Positron emission tomography F-2-fluoro-2-deoxy-D-glucose (18F-FDG-PET);
Positron emission tomography Pittsburg Compound-C (11 C-PIB-PE);
Structural magnetic resonance imaging (sMRI);
Neuropsychological tests (e.g. Mini-mental state examination (MMSE); Mini-cognitive assessment (MiniCOG); Montreal Cognitive Assessment (MoCA))
Informant interviews (e.g. Informant Questionnaire on Cognitive Decline in the Elderly( IQCODE); The Washington University Dementia Screening Test, “Eight-item Interview to Differentiate Aging and Dementia” (AD8))
APOE e4 (Apolipoprotein E e4 variant)
Fluoropropil-Carbomethoxy-lodophenil-Tropane Single-photon emission tomography (FP-CIT SPECT).
The new diagnostic criteria for prodromal Alzheimer's dementia and Alzheimer's dementia incorporate and promote add-on biomarkers based on structural and functional imaging or CSF measures to improve diagnostic sensitivity and specificity (Albert 2011; Dubois 2010; McKhann 2011). These tests, added to core clinical criteria, might increase the sensitivity or specificity of a testing strategy.

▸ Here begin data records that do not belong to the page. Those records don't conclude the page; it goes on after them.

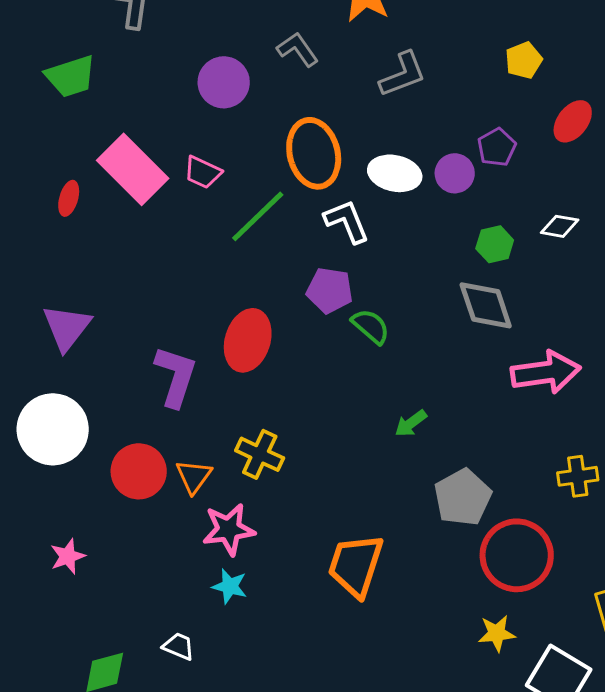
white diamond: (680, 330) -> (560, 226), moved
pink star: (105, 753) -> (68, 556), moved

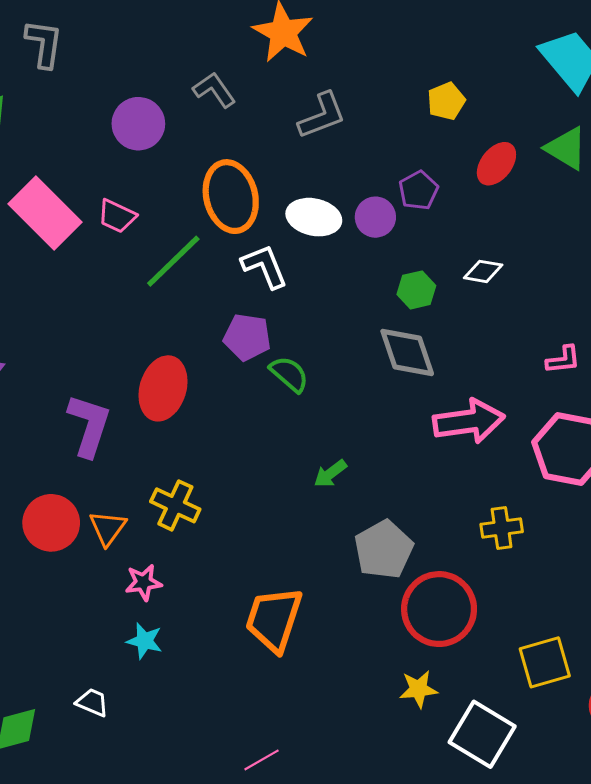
pink star: (229, 529) -> (144, 582), size x0.7

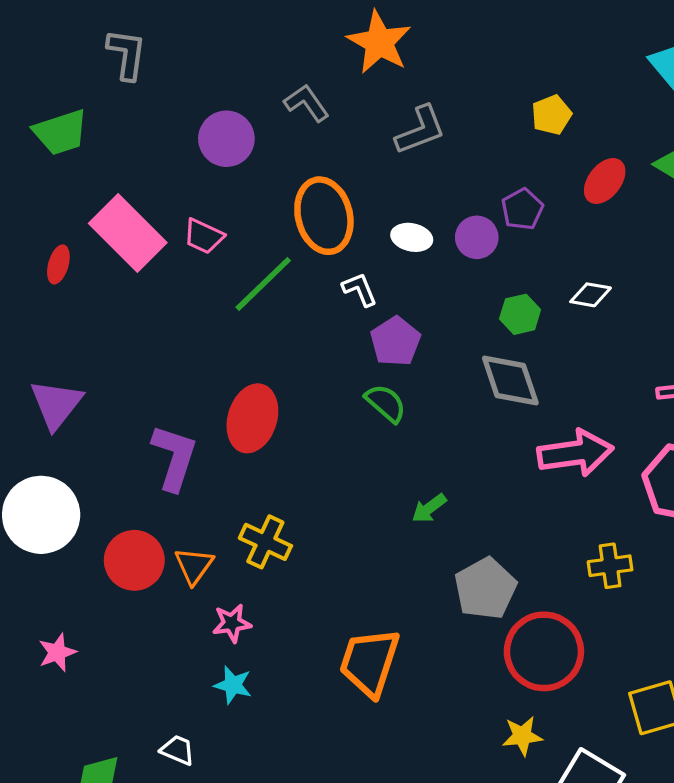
white ellipse: (314, 217) -> (412, 237), size x0.7
white L-shape: (265, 266) -> (360, 289), size x0.7
purple pentagon: (247, 337) -> (395, 341), moved, turned 30

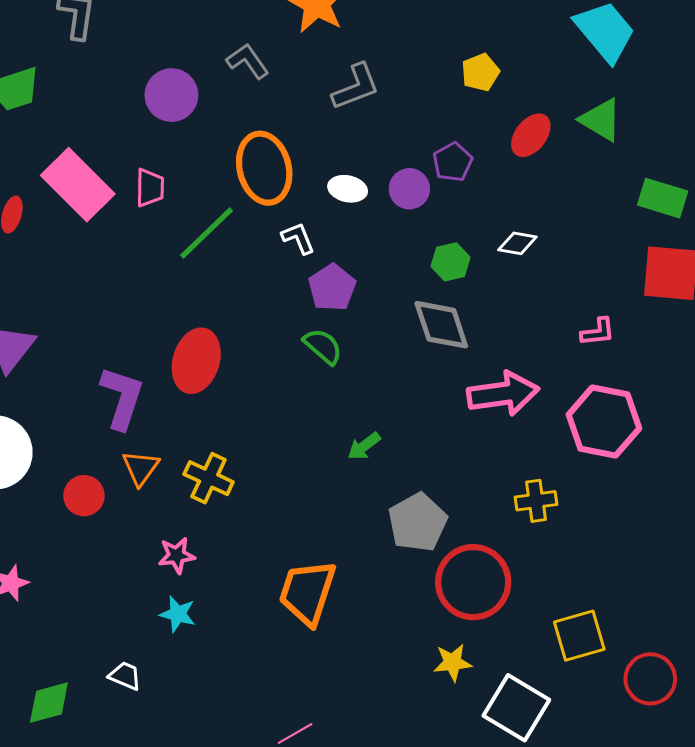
pink trapezoid: (204, 236) -> (150, 188), turned -114
red circle: (134, 560) -> (84, 496), size x0.7
orange triangle: (194, 566) -> (141, 468), moved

However, it is crucial that each of these biomarkers is assessed for their diagnostic accuracy before they are adopted as routine add-on tests in clinical practice.
The need for simple and accurate tests such as a blood test to accurately differentiate Alzheimer's disease dementia from other dementia subtypes may be effective and relatively easy in clinical practice. Moreover, it may enable the accurate identification of participants in clinical trials for testing the effectiveness of potential treatments specific for each dementia subtype.
However, the idea of this differentiation based on Abeta42 levels may not be relevant if it is shown that:
CSF Abeta42 levels are affected in all subtypes since this would support the use of treatments, which alter Abeta42 levels in all subtypes; or
patients are differentially diagnosed at a late disease stage reducing the possible therapeutic effectiveness of disease modifying drugs.
In view of this, the benefit of discriminating subtypes may be inversely proportional to the stage of illness. In early disease, discrimination may have major clinical benefit whereas in late stage disease, benefits of subtyping may be less relevant to the patients' management.